Comme Roger Lukaku, Mike Origi est resté en Belgique au terme de sa carrière et il lui a offert un talent offensif qui a choisi de porter le maillot de son pays natal. Ça ne coule plus de source de nos jours : confrontés à la multitude de talents, les jeunes optent de plus en plus souvent pour le pays d’origine d’un de leurs parents. C’est le cas du fils d’un homme qui a assisté au match de samedi dans la tribune principale, en bavardant tranquillement avec Axel Witsel, suspendu. Deni Milosevic, fils de Cvijan (ex-FC Liège, Antwerp, Germinal Ekeren et Westerlo)est né à Liège mais a préféré la Bosnie parentale aux Diables Rouges. Samedi, il ne figurait pas dans la sélection.

Edin Dzeko, miraculé

Plus tôt dans la journée, une délégation belge a visité le nouvel hôtel de ville. Le bâtiment initial a été bombardé par les milices serbes postées dans les collines puis reconstruit avec des fonds étrangers. À l’issue de la visite, la guide explique qu’elle a passé toute la guerre, qui a éclaté quand elle avait cinq ans, à Sarajevo. Elle a dû rester cloîtrée à la maison les deux premières années, souvent même dans la cave, la maison familiale se trouvant au front. Ensuite, sa mère l’a conduite à une école improvisée.

Edin Dzeko nous a fait un récit similaire en septembre 2009, quand nous l’avons rencontré au VfL Wolfsburg, qui avait conquis son premier titre quelques mois plus tôt. Il avait parlé très ouvertement de sa jeunesse difficile à Sarajevo. Il avait passé la guerre dans la maison de sa grand-mère, dans laquelle ils étaient entassés à quinze, après avoir dû quitter Brijesce, son village, pris d’assaut par les Serbes, en route pour la capitale bosnienne.  » Un jour, je jouais dehors et ma mère m’a appelé pour le dîner. Cinq minutes plus tard, un mortier explosait sur la place où je venais de jouer.  »

Dzeko avait expliqué dans un mélange d’allemand encore lacunaire et d’anglais qu’il avait failli entamer sa carrière en Belgique. L’ancien international belge Goran Vidovic avait joué pour le FK Zeljeznicar, comme lui, et connaissait le père de Dzeko. Renseigné par un ami qui avait repéré Dzeko junior, l’ancien Diable Rouge avait parlé de lui à son ancien club, l’Excelsior Mouscron.  » Il avait tout, il rêvait de jouer à l’étranger et ne coûtait que 100.000 euros. Au bout d’une semaine, je n’avais toujours pas de nouvelles. Dzeko est allé en République tchèque via un ancien entraîneur tchèque du Zeljeznica Sarajevo, le club de Dzeko, qui l’a finalement vendu pour 25.000 euros.  »

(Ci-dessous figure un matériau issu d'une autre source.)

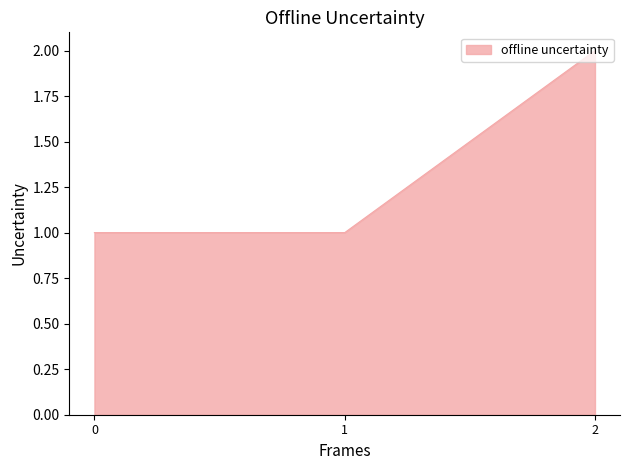

What is the ratio of the value at 2 to the value at 1?

2.0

À l’issue de l’interview, nous avions remercié Dzeko, qui n’avait pas encore sa notoriété actuelle, pour le temps qu’il nous avait accordé. L’avant nous avait retourné le compliment.  » C’est moi qui vous remercie de vous être donné la peine de parler avec moi.  »

United Colors of Belgium

Samedi, Dzeko, le meilleur buteur de Serie A la saison passée, a été omniprésent sur le terrain de son ancien club. Il a été l’homme du match mais il a eu beau s’escrimer, comme ses coéquipiers, il n’était pas entouré d’une pléiade de talents alors que la Belgique peut remplacer sans souci un joueur par un autre, sans perdre en qualité, et qui découvre sans cesse de nouveaux grands joueurs, comme Youri Tielemans, auteur d’une bonne entrée au jeu samedi.

Si son pays n’avait été divisé en six entités, toutes fières de leurs caractéristiques mais affaiblies sportivement, Dzeko se serait peut-être qualifié pour le Mondial. Ceci dit, ses concitoyens ont d’autres choses en tête. Ils ont vu une Belgique empreinte de succès grâce à ses origines et religions différentes. Ce qui a toujours fait la fierté de Sarajevo porte ses fruits ailleurs. Les United Colours of Belgium doivent montrer au Mondial à quels succès la différence peut conduire.